Social Deviance

Dr. Jeffery P. Dennis

 

[This is a sample syllabus from a previous semester. Check Blackboard for the syllabus for your class.]

 

Introduction

Sociologists use the term deviant to refer to any behavior, belief, interest, activity, physical characteristic, or group affiliation used as a reason to mark people as wrong: immoral, criminal, psychopathic, subhuman.  Deviance in itself is not necessarily immoral, illegal, or harmful: people are marked, put into the "deviance box," for things that are trivial (bad table manners), harmless (wearing earrings), unjust (being Jewish), condemned by only a small minority (being a single parent), or practiced by almost everyone (drinking alcoholic beverages).  Conversely, people often get away with things that are immoral (sabotaging another student's lab experiment), illegal (premarital sex in some states), and harmful (eating high cholesterol foods) without being put into the "deviance box." It is a matter of what someone with authority (religious leaders, scientists, professors, our parents, the mass media) decides is deviant

 

Prerequisites

An introductory course in sociology is expected.

 

Textbooks

  • David Allyn, Make Love, Not War: The Sexual Revolution: An Unfettered History (Routledge, 2000).  

  • Quentin Crisp, The Naked Civil Servant (Penguin Classics, 1997).

  • Ralph Ellison, Invisible Man (Vintage Books, 1995).

  •  Bryan D. Palmer, Cultures of Darkness (Monthly Review Press, 2000).

  •   Luis J. Rodriguez, Always Running: La Vida Loca: Gang Days in L.A. (Simon & Schuster, 1994).

 

 

Course Requirements

Link to Class Rules

 

3 Field Reports

 Field reports must be typed, doubled spaced, with pages stapled and numbered.  Complete sentences, an academic writing style, and a minimum of grammar, spelling, and punctuation errors are required.  There is no required length, but less than 5 pages is not recommended.  50% of final grade. Link to Writing Guide

  • Over a period of 3 days, break a folkway in front of different groups of family, friends, and strangers. Do not engage in any act which is immoral or illegal. Suggestions: ordering dessert first at a restaurant, bringing your own food to a restaurant, treating casual acquaintances like intimates (or vica versa), wearing inappropriate clothing, initiating conversations with strangers, sitting next to strangers when there are other seats available, standing backwards in an elevator. Discuss your reactions and bystanders’ attempts at social control.  Discuss how they might have reacted to breaking a mos or a taboo.
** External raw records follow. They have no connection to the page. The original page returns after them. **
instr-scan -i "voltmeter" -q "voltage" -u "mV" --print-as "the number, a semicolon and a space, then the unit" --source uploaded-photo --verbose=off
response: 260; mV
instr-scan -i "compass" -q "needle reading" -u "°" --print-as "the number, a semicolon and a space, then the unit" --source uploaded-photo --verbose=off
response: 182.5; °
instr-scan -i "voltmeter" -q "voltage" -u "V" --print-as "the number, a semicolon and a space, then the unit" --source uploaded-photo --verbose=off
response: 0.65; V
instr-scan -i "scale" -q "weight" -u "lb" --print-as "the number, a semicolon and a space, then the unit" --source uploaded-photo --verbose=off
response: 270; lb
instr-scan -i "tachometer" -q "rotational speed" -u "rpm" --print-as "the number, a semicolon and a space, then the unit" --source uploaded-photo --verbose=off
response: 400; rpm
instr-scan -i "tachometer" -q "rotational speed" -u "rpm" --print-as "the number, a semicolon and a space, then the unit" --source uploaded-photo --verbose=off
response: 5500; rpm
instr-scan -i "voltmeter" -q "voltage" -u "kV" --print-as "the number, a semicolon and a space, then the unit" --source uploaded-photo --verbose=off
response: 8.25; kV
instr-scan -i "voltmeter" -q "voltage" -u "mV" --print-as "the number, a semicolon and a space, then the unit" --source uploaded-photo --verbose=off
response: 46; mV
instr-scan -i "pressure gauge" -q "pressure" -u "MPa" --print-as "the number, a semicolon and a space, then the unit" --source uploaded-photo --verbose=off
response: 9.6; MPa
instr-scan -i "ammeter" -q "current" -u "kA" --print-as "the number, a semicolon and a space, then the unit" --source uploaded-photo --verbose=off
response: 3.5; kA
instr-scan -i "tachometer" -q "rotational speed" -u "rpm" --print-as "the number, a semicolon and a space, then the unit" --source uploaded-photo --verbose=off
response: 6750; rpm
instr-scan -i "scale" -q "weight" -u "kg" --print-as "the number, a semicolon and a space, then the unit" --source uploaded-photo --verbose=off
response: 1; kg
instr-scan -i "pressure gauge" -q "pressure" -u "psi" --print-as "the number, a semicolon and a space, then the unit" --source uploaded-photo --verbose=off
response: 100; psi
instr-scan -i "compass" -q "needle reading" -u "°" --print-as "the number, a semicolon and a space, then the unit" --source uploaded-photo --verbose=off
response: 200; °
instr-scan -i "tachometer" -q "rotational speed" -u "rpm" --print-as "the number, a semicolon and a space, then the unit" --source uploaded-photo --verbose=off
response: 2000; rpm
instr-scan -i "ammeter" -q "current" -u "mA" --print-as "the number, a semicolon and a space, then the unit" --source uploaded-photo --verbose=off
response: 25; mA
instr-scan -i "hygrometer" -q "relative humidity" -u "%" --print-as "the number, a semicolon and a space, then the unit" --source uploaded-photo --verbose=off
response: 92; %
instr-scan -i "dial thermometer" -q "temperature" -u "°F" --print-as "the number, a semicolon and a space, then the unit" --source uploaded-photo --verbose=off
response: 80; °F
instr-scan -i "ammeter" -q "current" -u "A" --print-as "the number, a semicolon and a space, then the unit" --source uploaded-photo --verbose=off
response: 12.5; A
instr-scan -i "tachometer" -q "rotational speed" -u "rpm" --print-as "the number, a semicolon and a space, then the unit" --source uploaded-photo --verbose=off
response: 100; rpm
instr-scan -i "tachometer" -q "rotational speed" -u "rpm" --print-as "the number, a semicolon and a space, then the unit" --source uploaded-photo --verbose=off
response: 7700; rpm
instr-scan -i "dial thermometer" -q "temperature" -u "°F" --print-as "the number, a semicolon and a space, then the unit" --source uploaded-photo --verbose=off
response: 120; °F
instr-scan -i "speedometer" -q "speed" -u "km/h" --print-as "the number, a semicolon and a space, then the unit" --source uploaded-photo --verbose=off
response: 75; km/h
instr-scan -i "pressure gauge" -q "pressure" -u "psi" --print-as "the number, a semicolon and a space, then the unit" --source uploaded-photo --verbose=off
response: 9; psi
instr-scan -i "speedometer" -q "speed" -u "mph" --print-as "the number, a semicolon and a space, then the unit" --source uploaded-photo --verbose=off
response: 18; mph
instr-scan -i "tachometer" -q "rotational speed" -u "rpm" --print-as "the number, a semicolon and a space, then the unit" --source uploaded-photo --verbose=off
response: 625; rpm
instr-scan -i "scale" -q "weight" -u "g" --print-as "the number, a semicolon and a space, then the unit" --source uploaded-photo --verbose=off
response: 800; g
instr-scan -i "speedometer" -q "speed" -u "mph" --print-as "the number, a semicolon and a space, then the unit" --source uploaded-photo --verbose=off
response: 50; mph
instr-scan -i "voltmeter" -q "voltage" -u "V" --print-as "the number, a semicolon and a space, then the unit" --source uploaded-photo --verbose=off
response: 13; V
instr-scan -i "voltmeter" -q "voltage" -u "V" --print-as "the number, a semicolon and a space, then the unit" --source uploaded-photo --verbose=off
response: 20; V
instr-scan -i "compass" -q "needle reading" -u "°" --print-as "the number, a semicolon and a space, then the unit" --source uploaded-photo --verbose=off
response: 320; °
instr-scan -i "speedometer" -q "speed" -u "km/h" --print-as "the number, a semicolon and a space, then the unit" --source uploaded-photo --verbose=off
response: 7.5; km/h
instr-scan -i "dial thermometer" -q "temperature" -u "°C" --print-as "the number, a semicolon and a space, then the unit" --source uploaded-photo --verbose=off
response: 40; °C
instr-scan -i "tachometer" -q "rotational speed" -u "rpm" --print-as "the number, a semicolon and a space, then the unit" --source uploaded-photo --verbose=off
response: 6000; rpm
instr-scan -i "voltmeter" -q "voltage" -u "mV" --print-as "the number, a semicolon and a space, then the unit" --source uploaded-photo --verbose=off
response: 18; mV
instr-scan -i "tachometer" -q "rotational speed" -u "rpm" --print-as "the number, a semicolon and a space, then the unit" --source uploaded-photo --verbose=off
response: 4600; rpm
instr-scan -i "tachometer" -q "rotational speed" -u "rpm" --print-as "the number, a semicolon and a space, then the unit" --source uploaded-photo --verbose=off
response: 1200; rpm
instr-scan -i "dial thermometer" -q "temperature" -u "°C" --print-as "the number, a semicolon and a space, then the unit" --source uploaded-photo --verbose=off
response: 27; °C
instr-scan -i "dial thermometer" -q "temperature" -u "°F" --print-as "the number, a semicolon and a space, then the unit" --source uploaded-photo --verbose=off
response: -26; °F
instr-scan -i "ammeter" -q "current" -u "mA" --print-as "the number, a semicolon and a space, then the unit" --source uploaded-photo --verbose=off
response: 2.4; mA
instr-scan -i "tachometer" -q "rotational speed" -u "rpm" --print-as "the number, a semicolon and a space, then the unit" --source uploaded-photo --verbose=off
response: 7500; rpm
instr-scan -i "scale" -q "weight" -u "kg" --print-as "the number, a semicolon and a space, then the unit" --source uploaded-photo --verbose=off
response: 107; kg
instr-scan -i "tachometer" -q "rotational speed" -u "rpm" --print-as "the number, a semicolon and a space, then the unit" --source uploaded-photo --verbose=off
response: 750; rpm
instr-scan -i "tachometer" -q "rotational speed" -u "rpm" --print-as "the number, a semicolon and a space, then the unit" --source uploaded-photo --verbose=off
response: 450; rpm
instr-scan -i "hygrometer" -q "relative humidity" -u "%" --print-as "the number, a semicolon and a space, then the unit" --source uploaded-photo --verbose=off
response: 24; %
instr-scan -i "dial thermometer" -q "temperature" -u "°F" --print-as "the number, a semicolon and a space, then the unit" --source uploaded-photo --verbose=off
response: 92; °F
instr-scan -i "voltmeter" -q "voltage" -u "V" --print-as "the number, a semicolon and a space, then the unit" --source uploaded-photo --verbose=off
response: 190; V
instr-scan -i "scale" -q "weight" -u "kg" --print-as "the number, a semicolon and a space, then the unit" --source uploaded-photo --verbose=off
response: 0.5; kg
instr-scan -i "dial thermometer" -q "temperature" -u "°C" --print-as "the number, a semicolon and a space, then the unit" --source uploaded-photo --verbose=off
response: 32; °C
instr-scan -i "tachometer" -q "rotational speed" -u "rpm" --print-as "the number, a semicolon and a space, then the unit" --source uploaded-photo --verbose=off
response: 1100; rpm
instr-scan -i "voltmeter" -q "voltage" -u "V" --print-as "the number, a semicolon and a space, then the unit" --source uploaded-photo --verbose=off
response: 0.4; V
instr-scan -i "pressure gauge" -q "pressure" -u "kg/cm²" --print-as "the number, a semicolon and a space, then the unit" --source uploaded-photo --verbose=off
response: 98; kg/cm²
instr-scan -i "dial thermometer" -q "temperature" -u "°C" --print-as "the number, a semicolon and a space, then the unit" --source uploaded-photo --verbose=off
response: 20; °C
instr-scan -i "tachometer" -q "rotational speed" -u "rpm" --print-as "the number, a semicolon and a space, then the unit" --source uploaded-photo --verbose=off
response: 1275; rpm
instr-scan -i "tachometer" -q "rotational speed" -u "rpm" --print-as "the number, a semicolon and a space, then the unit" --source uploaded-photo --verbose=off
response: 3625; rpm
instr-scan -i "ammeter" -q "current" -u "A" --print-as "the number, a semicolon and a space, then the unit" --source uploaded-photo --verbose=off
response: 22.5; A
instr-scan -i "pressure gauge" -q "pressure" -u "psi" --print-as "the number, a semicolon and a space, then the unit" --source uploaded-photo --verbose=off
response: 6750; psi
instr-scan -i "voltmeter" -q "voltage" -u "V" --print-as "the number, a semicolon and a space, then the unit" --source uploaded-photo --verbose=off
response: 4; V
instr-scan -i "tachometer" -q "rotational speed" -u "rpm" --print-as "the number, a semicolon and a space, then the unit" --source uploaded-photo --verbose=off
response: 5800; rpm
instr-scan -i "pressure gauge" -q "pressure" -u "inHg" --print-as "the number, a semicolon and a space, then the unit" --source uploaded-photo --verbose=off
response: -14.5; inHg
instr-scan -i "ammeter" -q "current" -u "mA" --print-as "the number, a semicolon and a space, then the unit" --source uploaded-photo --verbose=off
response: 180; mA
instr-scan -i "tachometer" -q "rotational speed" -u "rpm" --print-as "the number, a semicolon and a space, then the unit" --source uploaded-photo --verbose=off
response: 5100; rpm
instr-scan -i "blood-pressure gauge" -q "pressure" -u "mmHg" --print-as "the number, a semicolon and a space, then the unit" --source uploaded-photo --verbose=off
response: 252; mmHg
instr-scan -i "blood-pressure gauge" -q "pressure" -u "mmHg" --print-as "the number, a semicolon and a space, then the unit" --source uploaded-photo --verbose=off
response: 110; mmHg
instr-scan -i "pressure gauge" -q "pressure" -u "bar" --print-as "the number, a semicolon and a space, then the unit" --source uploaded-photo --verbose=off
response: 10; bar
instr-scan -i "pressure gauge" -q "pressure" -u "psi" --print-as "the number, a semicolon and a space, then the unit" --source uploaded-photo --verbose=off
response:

  •  For one week, participate in a minority religious group that you are not ordinarily part of. Suggestions: any world religion (Islam, Buddhism, Hinduism), Latter-day Saints, Christian Scientists, Jehovah’s Witnesses, Pentecostals.  Attend church services and religious instruction; follow any rules that you are comfortable with; read books and magazines; access web pages. Discuss strategies of differentiation and stigma management.

  • For one week, participate in a sexual minority subculture that you are not ordinarily part of. Suggestions: gay, lesbian, transvestite, leather, fetish.  Visit bars, restaurants, retail establishments, social organizations, churches, private homes; read books and magazines; access web pages.  Discuss how easy or difficult it was to locate resources; strategies of differentiation and stigma management.     

  • Interview two college students who refrain from using alcohol, tobacco, and other drugs.  Have they used these drugs in the past, or have they always been abstinent?  Discuss the social and political factors that led to their abstinence, social controls that they face, and types of deviance that they present.

  • Survey 20 college students regarding their attitudes toward specific types of deviant behavior.  Use only anonymous questionnaires.

  • Watch 3 episodes of a single television program that aired in the 1950’s, 1960’s, or 1970’s. They frequently appear on Nickelodeon, TV Land, TBS, and elsewhere, and many are available in video stores. Suggestions: I Love Lucy, Bewitched, The Jeffersons, Gilligan’s Island, The Brady Bunch, Three’s Company.  Discuss how normative social structures were enforced, and deviance punished, in the context of the historical period.

 

Midterm and Final Exams

3 essay style questions to be completed in 1 hour.  All exams are open book.   50% of final grade.